[Alıştırma Yönergesi] Aşağıdaki kaynakta "Demirtaş ve eski HDP Eş Genel Başkanı" sözleriyle başlayan paragrafı, temel bilgilerini koruyarak daha kısa biçimde yeniden yazın.

------ Kaynak ------

Ankara 22. Ağır Ceza Mahkemesi, Avrupa İnsan Hakları Mahkemesi’nin (AİHM) ihlal kararına rağmen eski HDP Eş Genel Başkanı Selahattin Demirtaş’ın tahliye talebini reddetti. Mahkeme, kararın gerekçesinde AİHM kararının henüz kesinleşmediğini belirtti.
AİHM, 8 Temmuz 2025 tarihinde açıkladığı kararında, Selahattin Demirtaş’ın bireysel başvurusu üzerine Avrupa İnsan Hakları Sözleşmesi’nin (AİHS) birden fazla maddesinin bir kez daha ihlal edildiğine hükmetmişti. Bu karar, Demirtaş için verilen üçüncü ihlal kararı olmasına rağmen mahkeme tahliyeye onay vermedi.
Adalet Bakanlığı: “Karar kesinleşmedi”
Adalet Bakanlığı İnsan Hakları Dairesi Başkanlığı tarafından Ankara 22. Ağır Ceza Mahkemesi’ne iletilen inceleme yazısında, AİHM kararının henüz kesinleşmediği vurgulandı. Yazıda, “Avrupa İnsan Hakları Mahkemesi İkinci Dairesi 8 Temmuz 2025 tarihinde Selahattin Demirtaş’ın başvurusuna ilişkin incelemesini tamamlamış ve ihlal kararı vermiştir. Karar henüz kesinleşmemiştir” ifadeleri yer aldı.
Demirtaş ve eski HDP Eş Genel Başkanı Figen Yüksekdağ’ın da aralarında bulunduğu Kobani davası tutukluları için yapılan tahliye başvurusu da aynı gerekçeyle reddedildi. Mahkemenin bu tutumu, AİHM kararlarının bağlayıcılığı ve iç hukuktaki yeri konusunda yeni bir tartışma başlattı.
TBB: “Karar derhal uygulanmalı”
Türkiye Barolar Birliği (TBB), AİHM kararının açıklanmasının ardından yaptığı yazılı açıklamada, Anayasa Mahkemesi’nin Demirtaş’ın bireysel başvurusunu yaklaşık dört yıldır sonuçlandırmamasını, Avrupa İnsan Hakları Sözleşmesi’nin 5. maddesi uyarınca bir hak ihlali olarak değerlendirdi.
TBB, açıklamasında Türkiye Cumhuriyeti Anayasası’nın 90. maddesi ile AİHS’nin 46. maddesini hatırlatarak, AİHM kararlarının Türkiye açısından bağlayıcı olduğunu vurguladı. Açıklamada, “Hukuk devleti ilkesinin gereği olarak karar derhal uygulanmalı ve Selahattin Demirtaş serbest bırakılmalıdır” denildi.

------ Gösterilen Veriler ------

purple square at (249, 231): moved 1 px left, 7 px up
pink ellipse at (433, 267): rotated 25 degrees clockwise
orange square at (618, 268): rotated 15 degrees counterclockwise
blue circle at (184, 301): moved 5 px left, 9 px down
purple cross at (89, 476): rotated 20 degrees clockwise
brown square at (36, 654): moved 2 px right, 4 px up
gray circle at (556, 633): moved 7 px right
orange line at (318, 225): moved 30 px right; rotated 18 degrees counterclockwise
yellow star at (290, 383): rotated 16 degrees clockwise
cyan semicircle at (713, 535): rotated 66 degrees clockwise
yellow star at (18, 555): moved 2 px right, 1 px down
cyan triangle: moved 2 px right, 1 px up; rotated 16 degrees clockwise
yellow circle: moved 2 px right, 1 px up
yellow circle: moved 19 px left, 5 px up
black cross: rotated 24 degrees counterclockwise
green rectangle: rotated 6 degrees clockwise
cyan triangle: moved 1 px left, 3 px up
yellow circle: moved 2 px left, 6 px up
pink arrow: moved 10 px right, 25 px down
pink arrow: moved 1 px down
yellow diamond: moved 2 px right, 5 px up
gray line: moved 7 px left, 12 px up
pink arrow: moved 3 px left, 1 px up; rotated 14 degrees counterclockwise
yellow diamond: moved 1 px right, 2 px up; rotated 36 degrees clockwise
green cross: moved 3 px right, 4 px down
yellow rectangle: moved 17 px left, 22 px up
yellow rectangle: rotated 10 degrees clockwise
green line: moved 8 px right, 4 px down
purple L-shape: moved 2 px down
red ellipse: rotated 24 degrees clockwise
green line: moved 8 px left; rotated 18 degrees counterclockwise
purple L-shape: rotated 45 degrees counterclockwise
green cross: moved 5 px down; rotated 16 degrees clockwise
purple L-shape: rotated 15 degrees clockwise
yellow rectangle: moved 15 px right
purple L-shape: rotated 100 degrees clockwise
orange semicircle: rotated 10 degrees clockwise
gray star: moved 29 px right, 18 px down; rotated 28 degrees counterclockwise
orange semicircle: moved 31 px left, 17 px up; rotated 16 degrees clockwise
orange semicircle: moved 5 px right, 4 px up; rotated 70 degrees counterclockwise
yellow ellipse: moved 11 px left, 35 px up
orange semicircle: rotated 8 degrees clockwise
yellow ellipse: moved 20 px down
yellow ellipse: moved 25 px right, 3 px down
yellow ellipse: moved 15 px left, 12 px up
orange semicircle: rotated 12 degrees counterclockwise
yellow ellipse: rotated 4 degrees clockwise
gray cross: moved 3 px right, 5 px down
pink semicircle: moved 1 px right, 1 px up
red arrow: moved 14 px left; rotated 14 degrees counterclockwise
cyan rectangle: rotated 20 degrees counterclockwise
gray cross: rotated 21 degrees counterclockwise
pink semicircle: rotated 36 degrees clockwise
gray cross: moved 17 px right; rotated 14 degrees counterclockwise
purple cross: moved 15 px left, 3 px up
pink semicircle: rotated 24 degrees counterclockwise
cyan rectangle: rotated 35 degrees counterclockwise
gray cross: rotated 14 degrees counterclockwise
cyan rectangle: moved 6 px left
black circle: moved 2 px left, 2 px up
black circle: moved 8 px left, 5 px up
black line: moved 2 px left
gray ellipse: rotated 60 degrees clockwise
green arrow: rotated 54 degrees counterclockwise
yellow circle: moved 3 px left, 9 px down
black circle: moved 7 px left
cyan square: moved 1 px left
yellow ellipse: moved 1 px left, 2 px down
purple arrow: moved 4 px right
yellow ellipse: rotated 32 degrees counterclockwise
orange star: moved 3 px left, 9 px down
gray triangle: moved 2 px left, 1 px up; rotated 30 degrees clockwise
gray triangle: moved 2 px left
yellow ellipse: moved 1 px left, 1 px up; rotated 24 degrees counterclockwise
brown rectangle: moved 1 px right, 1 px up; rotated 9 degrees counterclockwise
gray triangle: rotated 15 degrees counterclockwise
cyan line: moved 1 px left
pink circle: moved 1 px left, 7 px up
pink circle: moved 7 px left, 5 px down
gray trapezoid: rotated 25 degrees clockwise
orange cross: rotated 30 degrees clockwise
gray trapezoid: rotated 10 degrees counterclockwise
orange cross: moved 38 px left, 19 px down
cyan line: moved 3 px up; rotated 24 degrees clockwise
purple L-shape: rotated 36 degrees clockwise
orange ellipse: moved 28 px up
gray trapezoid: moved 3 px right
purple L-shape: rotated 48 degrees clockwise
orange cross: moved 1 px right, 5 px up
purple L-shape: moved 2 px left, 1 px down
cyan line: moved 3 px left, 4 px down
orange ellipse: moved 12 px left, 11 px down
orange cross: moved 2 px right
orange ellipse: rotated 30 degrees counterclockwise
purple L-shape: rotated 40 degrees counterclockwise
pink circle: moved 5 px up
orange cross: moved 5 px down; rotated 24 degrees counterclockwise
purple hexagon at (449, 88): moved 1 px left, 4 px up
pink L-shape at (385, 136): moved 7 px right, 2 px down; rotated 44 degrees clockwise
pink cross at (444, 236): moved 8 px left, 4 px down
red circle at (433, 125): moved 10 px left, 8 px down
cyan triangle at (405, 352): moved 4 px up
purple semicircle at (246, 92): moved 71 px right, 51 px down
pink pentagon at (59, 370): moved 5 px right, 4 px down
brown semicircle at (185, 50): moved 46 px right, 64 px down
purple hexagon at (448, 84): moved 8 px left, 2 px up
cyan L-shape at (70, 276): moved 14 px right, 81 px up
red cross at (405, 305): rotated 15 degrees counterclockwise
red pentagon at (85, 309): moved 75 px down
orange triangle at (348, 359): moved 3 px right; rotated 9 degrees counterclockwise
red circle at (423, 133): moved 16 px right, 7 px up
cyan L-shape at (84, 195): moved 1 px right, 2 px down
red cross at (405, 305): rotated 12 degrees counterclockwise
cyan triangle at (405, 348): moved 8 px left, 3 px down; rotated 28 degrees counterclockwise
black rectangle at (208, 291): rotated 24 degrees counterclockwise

------

[Çözüm] Demirtaş ile eski HDP Eş Genel Başkanı Figen Yüksekdağ'ın da bulunduğu Kobani davası tutukluları için yapılan tahliye başvurusu da aynı gerekçeyle reddedildi. Bu tutum, AİHM kararlarının bağlayıcılığı ve iç hukuktaki yeri üzerine yeni bir tartışma başlattı.